Search Unity

  1. Megacity Metro Demo now available. Download now.
    Dismiss Notice
  2. Unity support for visionOS is now available. Learn more in our blog post.
    Dismiss Notice

How to record a "good demo" for imitation learning?

Discussion in 'ML-Agents' started by igsrd3unitytest, Mar 17, 2020.

  1. igsrd3unitytest

    igsrd3unitytest

    Joined:
    Mar 9, 2020
    Posts:
    5
    I trained a PushBlock sample model with gail, and the input demo file was recorded by myself. But it just hanged around and never push block into green area. The result model from ExpertPush.demo by Unity behaved normal, so the difference must be the way I play this game. Does there anyone success to train this sample with self-made demo? Any tips? :confused:
     
  2. ervteng_unity

    ervteng_unity

    Unity Technologies

    Joined:
    Dec 6, 2018
    Posts:
    150
    Usually the key is "more" demos - the ExpertPush has quite a few. Also, try turning off `use_actions = true` in GAIL, and if that isn't sufficient turn off `behavioral_cloning`. I'd also try increasing the stack size in the Behavior Parameters in the Unity editor.
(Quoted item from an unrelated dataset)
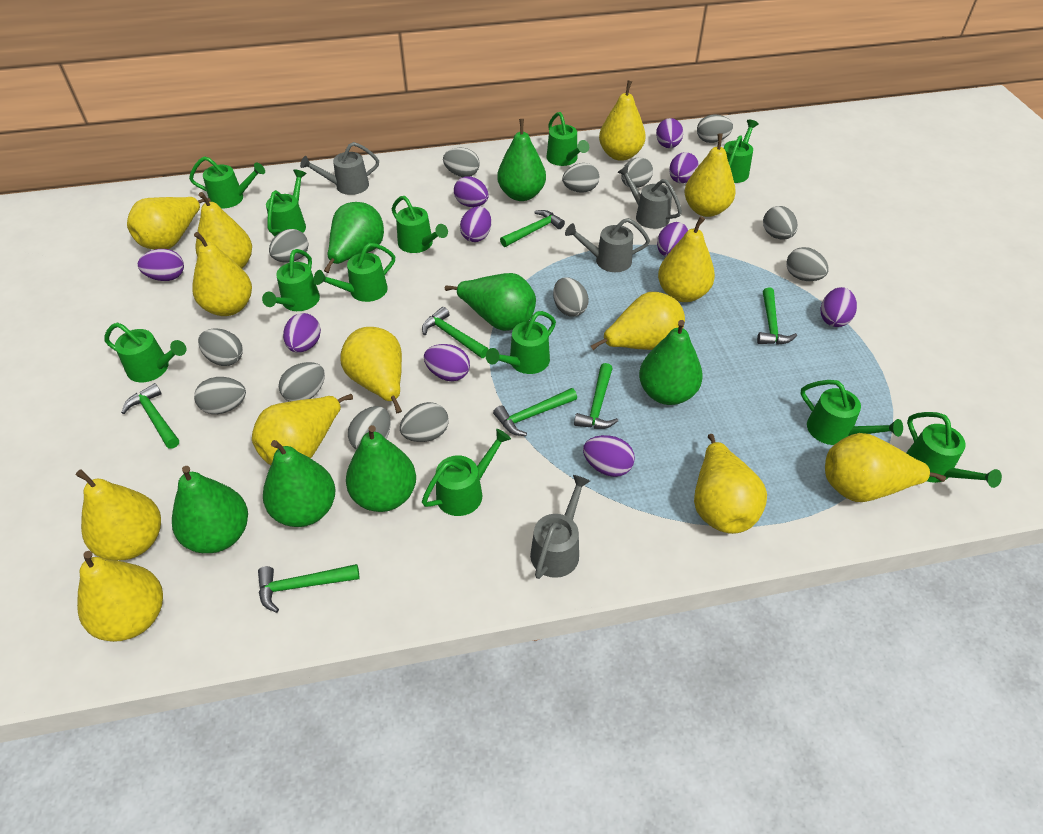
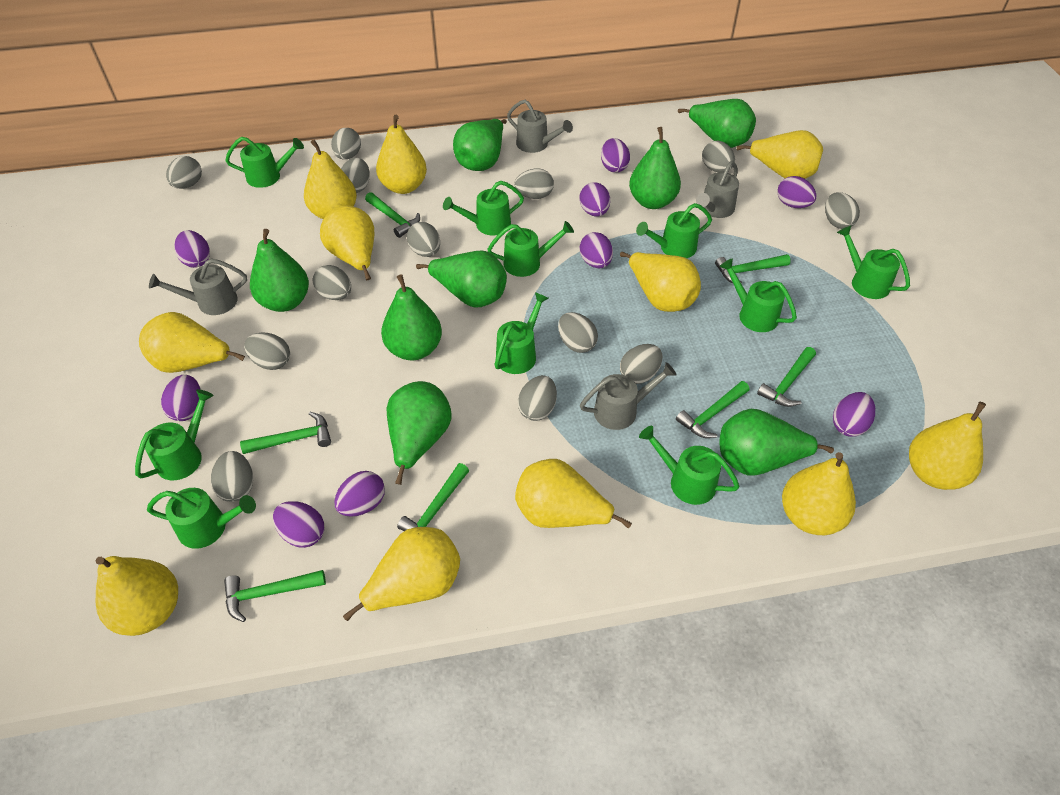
green pear: [172,466,248,553] [263,440,336,527] [324,202,384,273] [346,425,416,512] [445,273,536,331] [497,119,546,201] [639,320,703,405] = 7 -> [250,229,309,312] [381,274,442,360] [387,381,452,485] [416,250,507,308] [453,119,507,171] [629,127,681,209] [678,99,756,148] [720,409,834,476] = 8
green watering can: [105,323,186,382] [189,156,265,209] [262,249,320,311] [266,169,307,237] [314,243,395,302] [392,196,448,253] [422,429,511,516] [486,311,556,374] [547,112,589,166] [724,120,759,183] [801,380,903,445] [906,412,1002,488] = 12 -> [135,389,214,480] [147,488,256,549] [225,137,304,188] [443,181,524,235] [487,221,574,277] [494,292,549,374] [636,203,712,258] [639,426,740,505] [719,258,797,332] [837,226,910,299] = 10
purple egg: [138,249,184,281] [283,313,321,353] [424,344,470,381] [454,176,489,207] [460,206,491,242] [583,435,635,477] [656,118,683,148] [657,222,688,257] [669,152,699,183] [821,287,857,327] = 10 -> [161,375,201,421] [174,230,210,268] [273,501,324,548] [334,471,385,517] [580,182,610,217] [580,232,613,268] [601,138,630,173] [777,176,816,208] [833,392,875,437] = 9
yellow pear: [76,469,161,561] [77,551,163,642] [127,197,211,250] [192,232,252,316] [196,192,252,269] [252,394,353,465] [340,327,402,413] [591,292,685,350] [599,80,646,161] [658,216,715,302] [684,134,736,217] [694,434,767,534] [825,433,946,502] = 13 -> [95,556,178,636] [139,312,245,373] [304,139,357,219] [320,206,374,280] [343,527,460,621] [376,115,427,194] [515,459,632,528] [620,252,701,312] [737,130,823,179] [782,452,856,535] [909,402,986,490] = 11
    One of the issues is that in human demos for the cube environments, there tends to be a lot of stopping (i.e. stop and turn to point the cube, then go). So the agent learns to imitate the stopping, but because the policy has no memory, it will just stop forever. The changes above should make it less sensitive to this.
     
    igsrd3unitytest likes this.
  3. igsrd3unitytest

    igsrd3unitytest

    Joined:
    Mar 9, 2020
    Posts:
    5
    Thanks for reply! I'll try these tips. :)
     
  4. AndrewGeroge

    AndrewGeroge

    Joined:
    Jul 19, 2019
    Posts:
    3
    I'm also stuck a bit. I have a scene like pyramid example, even a bit more complicated. However the main task for agent is to reach the target crossing the entire arena by diagonal.On arena there are obstacles, so the agent should find a way to the target avoiding obstacles. Agent and Target have constant coordinates. Plus I use rayperception and several rewards, penalties. For any collision with a wall or other obstacle agents is punished, it is also punished by time. However it is awarded if coming closer to the target and if reaches the target.
    So I try to record several episodes of demo for this scene (~10) and then start training using the same parameters as pyramid example... and no result. I ran training on 9 cloned arenas for 8 hours and still agent cannot reach the target in fair manner. It is often stuck between a wall and tree and etc. I tried to increase number of layers in the network, but did not help. I do not know... probably there are should be some balance between numbers of rewarsd/penalties and IL. Like more demonstrations - less awards... any ideas will be appreciated. Thanks! I can add more details if anybody interested to help me.
     
  5. LexVolkov

    LexVolkov

    Joined:
    Sep 14, 2014
    Posts:
    62
    I had this, when I forgot to put the desired tag in the ray sensor. And the agent was simply blind.
     
  6. thomasphifer

    thomasphifer

    Joined:
    Mar 26, 2016
    Posts:
    13
    I have another question on this topic.

    I am recording a demo for a very long and difficult task (even for a human to do) so I sometimes fail the task. Is it ok to record some failure episodes? Or do I need to start all over even if I have a single failure?

    The majority of my recorded episodes in my demo recording are successful. 90%+

    Could my Trained Brain ever reach 100% success rate with this Demo? Or would it make the same mistakes I did and only ever reach 90% success?
     
    Last edited: Aug 31, 2020
  7. celion_unity

    celion_unity

    Joined:
    Jun 12, 2019
    Posts:
    289
    As long as the demonstration contains the Agent getting a negative reward for failure, it should be fine.